BACKGROUND & AIMS: The protein catabolic state of cirrhosis is associated with severe growth hormone (GH) resistance, with low levels of insulin-like growth factor (IGF)-I and its major binding protein (IGFBP)-3. The aim of this study was to conduct a randomized, double-blind, placebo-controlled pilot study of GH therapy in 20 cirrhotic patients to assess the reversibility of GH resistance and subsequent impact on protein economy and safety.

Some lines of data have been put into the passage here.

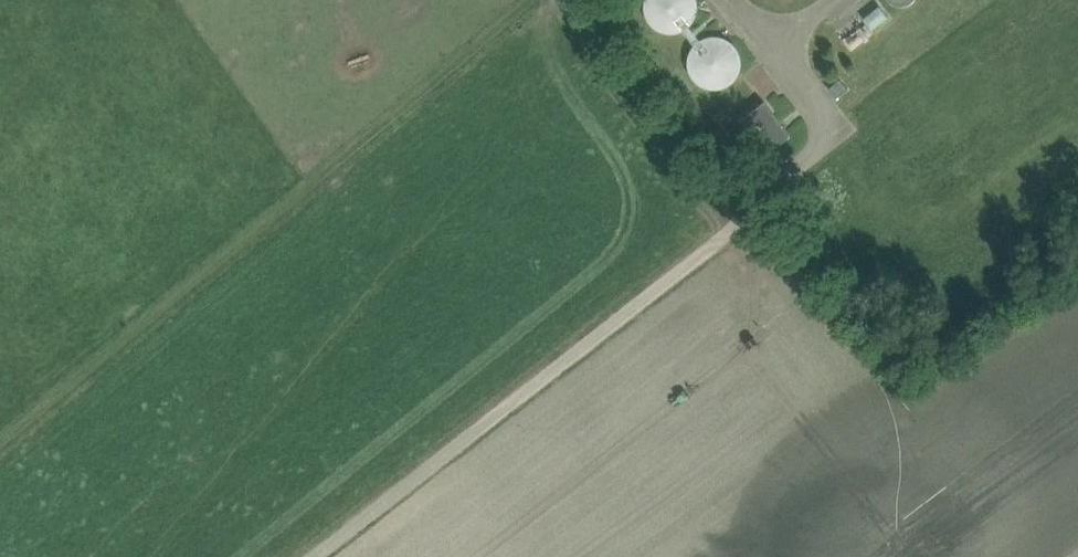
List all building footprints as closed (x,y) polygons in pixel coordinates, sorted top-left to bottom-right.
[(644,14),(679,33),(697,0),(652,0),(644,14)] [(863,18),(872,28),(888,16),(880,5),(863,18)] [(844,41),(852,51),(873,33),(865,23),(844,41)] [(696,83),(736,85),(739,36),(698,34),(696,83)] [(841,79),(829,88),(836,97),(848,88),(841,79)] [(741,119),(767,153),(791,134),(764,100),(741,119)]
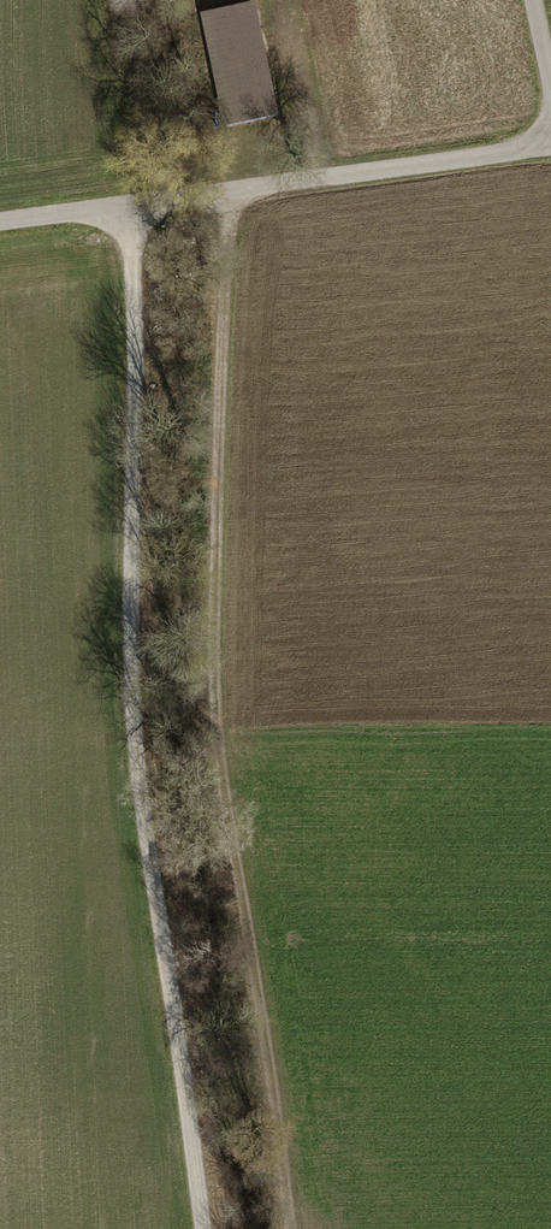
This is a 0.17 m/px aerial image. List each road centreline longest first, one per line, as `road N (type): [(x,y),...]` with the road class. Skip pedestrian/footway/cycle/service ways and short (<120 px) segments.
road 1 (track): [(237,192),(224,303),(216,722),(292,1228)]
road 2 (track): [(206,1228),(134,709),(141,429),(128,209)]
road 3 (track): [(0,223),(550,143)]

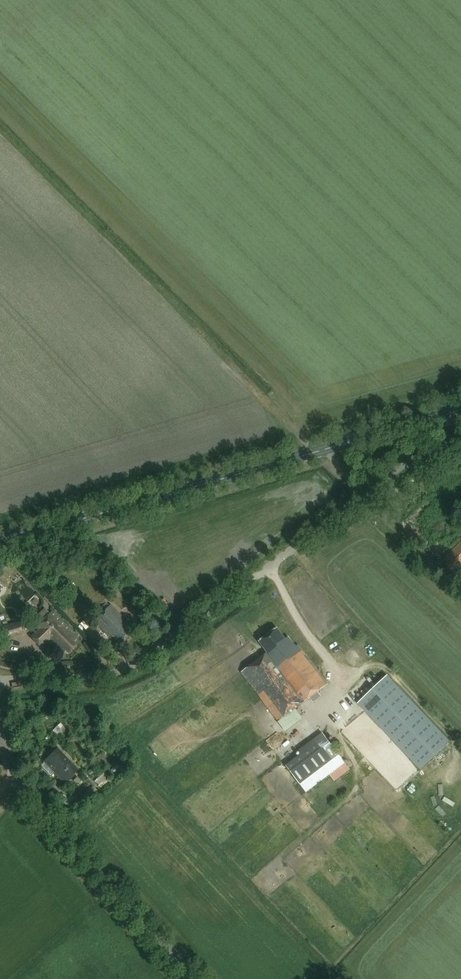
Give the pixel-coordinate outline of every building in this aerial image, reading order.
[(444,560),(447,562),(446,564),(453,571),(455,570),(458,573),(460,569),(460,542),(444,560)] [(122,645),(132,635),(126,629),(128,626),(122,620),(124,618),(112,606),(95,621),(111,638),(114,636),(122,645)] [(44,608),(32,620),(38,626),(38,627),(40,629),(33,636),(42,645),(49,639),(52,641),(53,640),(57,643),(55,645),(62,652),(66,648),(68,650),(76,643),(74,640),(77,638),(71,632),(72,631),(53,611),(50,614),(44,608)] [(22,620),(4,626),(9,640),(27,634),(22,620)] [(270,654),(244,674),(281,723),(330,685),(300,646),(297,647),(290,638),(288,640),(279,629),(261,643),(270,654)] [(420,770),(450,742),(387,675),(358,703),(420,770)] [(96,730),(99,727),(91,719),(88,722),(96,730)] [(56,735),(60,732),(60,733),(65,729),(60,724),(56,728),(53,731),(56,735)] [(301,756),(285,767),(305,794),(344,764),(321,734),(298,752),(301,756)] [(79,770),(58,749),(45,762),(46,762),(43,766),(48,771),(51,768),(66,783),(79,770)]
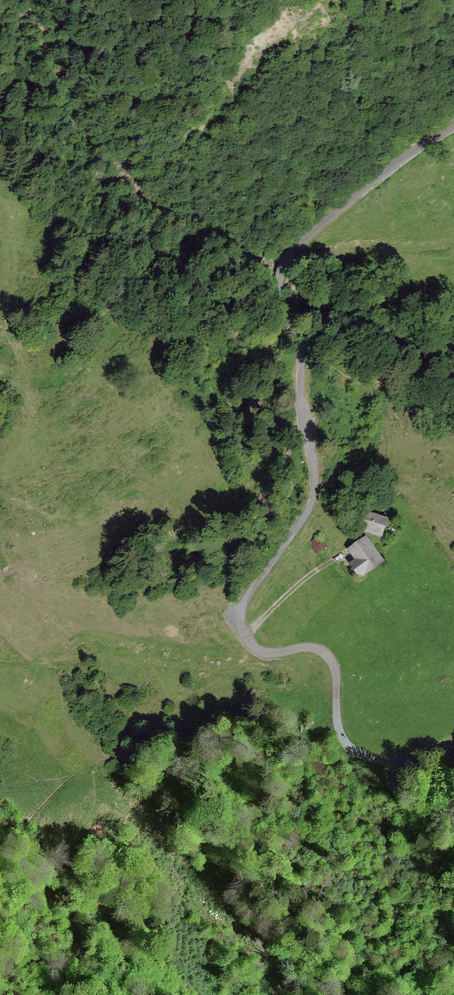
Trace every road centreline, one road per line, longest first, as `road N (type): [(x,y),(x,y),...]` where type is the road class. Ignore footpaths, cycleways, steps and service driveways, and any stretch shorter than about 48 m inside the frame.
road 1 (track): [(289,264),(278,296),(297,330),(315,490),(239,619),(260,651),(314,648),(328,657),(342,739)]
road 2 (track): [(453,123),(326,219),(289,264)]
road 3 (track): [(342,739),(356,752),(399,763),(453,744)]

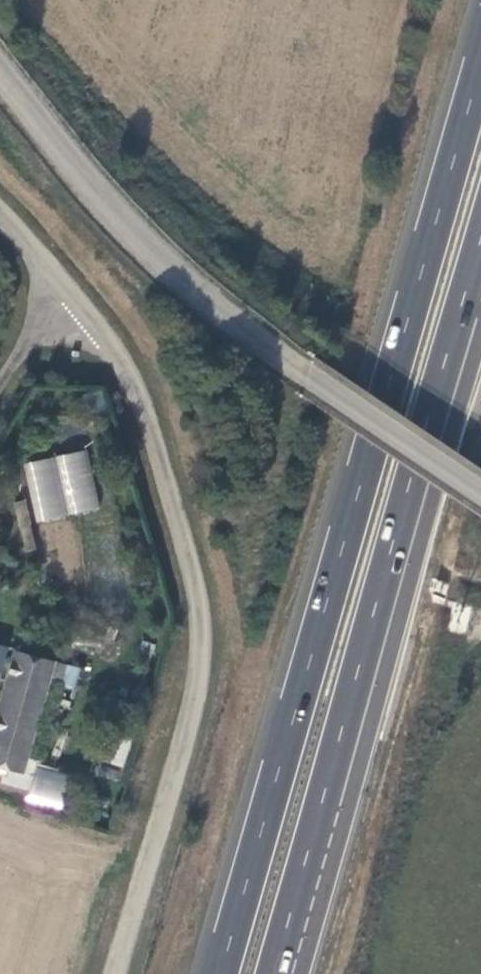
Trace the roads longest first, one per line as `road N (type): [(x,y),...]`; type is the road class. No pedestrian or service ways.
road 1 (trunk): [(480,63),(219,973)]
road 2 (trunk): [(272,973),(480,245)]
road 3 (unclassified): [(114,973),(195,702),(201,651),(194,591),(156,444),(121,359),(72,291)]
road 4 (tertiary): [(280,358),(151,255),(73,173),(0,78)]
road 5 (tertiary): [(280,358),(480,494)]

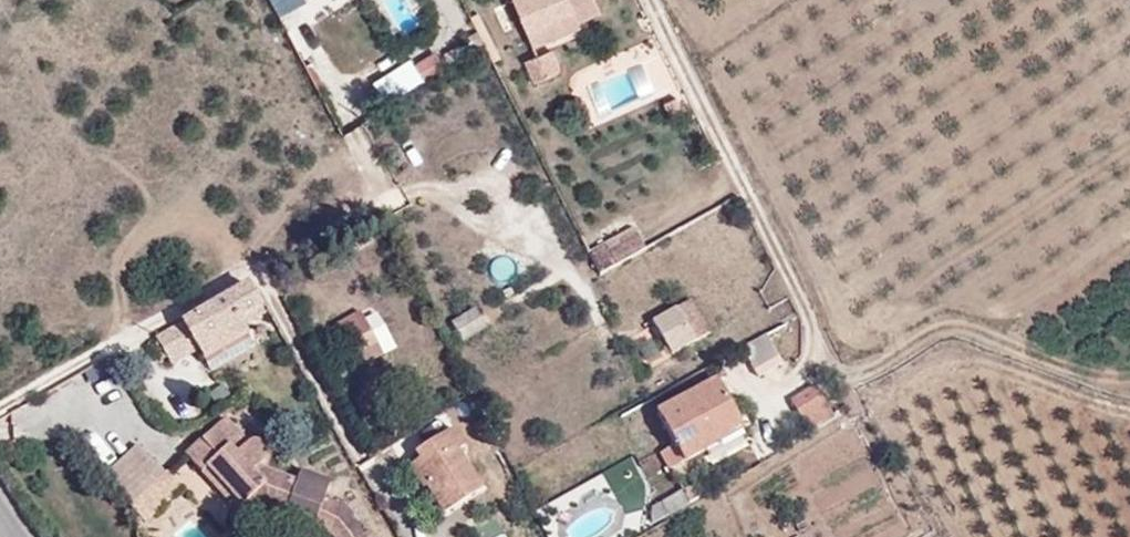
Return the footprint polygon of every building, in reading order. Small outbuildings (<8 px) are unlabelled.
[(310,2),(309,0),(272,0),(282,18),(310,2)] [(577,21),(599,11),(594,0),(512,0),(525,31),(573,11),(577,21)] [(530,42),(577,21),(573,11),(525,31),(530,42)] [(563,71),(552,48),(524,60),(534,83),(563,71)] [(676,96),(661,104),(671,122),(686,114),(676,96)] [(617,265),(650,246),(639,226),(605,246),(617,265)] [(600,275),(617,265),(605,246),(589,254),(600,275)] [(248,333),(244,327),(240,319),(262,306),(248,285),(157,339),(172,365),(198,351),(204,359),(248,333)] [(712,333),(691,299),(651,322),(670,356),(712,333)] [(240,319),(244,327),(266,314),(262,306),(240,319)] [(476,309),(450,323),(461,344),(487,330),(476,309)] [(384,355),(364,320),(347,330),(366,364),(384,355)] [(754,374),(782,360),(765,329),(738,345),(754,374)] [(743,430),(716,381),(658,412),(685,462),(743,430)] [(790,401),(800,416),(823,401),(814,385),(790,401)] [(823,401),(800,416),(809,432),(833,417),(823,401)] [(248,444),(224,419),(185,454),(236,511),(246,502),(312,529),(330,480),(300,471),(297,481),(256,467),(265,458),(267,450),(263,444),(257,442),(251,442),(248,444)] [(464,445),(453,429),(413,454),(419,462),(407,469),(423,494),(429,490),(444,513),(483,488),(457,450),(464,445)] [(130,506),(144,522),(181,489),(166,471),(164,473),(137,445),(105,474),(130,503),(130,506)]
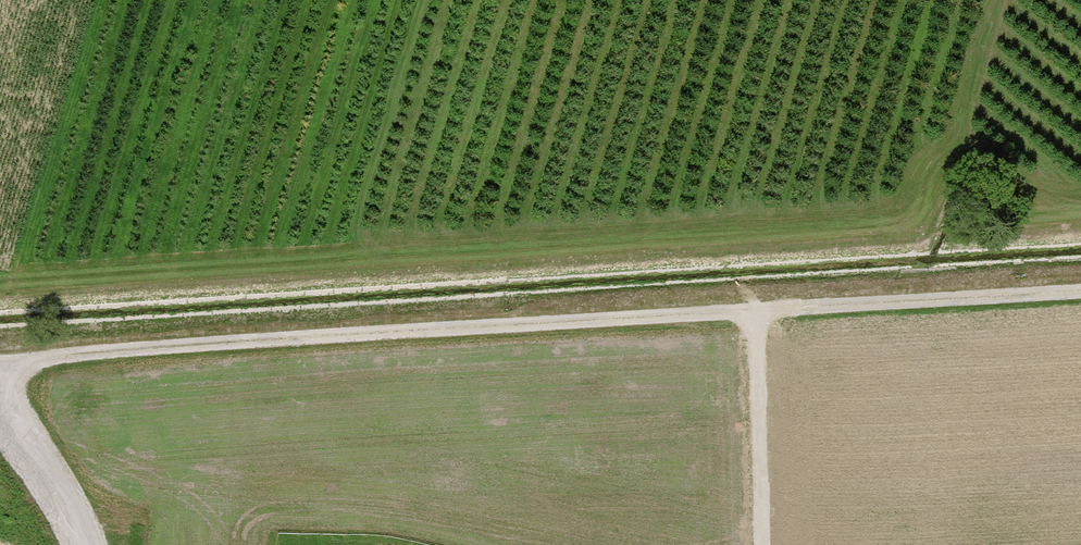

METHODS: Patients were treated with GH (0.25 IU/kg body wt) or placebo for 7 days. Serum levels of GH, IGF-I, IGFBP-3, and insulin were measured by radioimmunoassay and 24-hour urinary nitrogen by the Kjeldahl technique.

RESULTS: IGF-I levels increased only in the GH-treated group (mean, 69.2 +/- SE 7.0 to 170.6 +/- 48.8 ng/mL; P < 0.05) together with IGFBP-3 (1.65 +/- 0.3 to 2.94 +/- 0.6 mg/L; P < 0.005). Cumulative nitrogen balance similarly improved only in the GH group (2.87-24.16 g; P < 0.05). No significant side effects of GH were observed.

CONCLUSIONS: GH therapy can overcome the GH resistance of cirrhosis. The resulting improvement in nitrogen economy and possible influences on clinical outcomes will need to be confirmed in controlled studies of longer duration.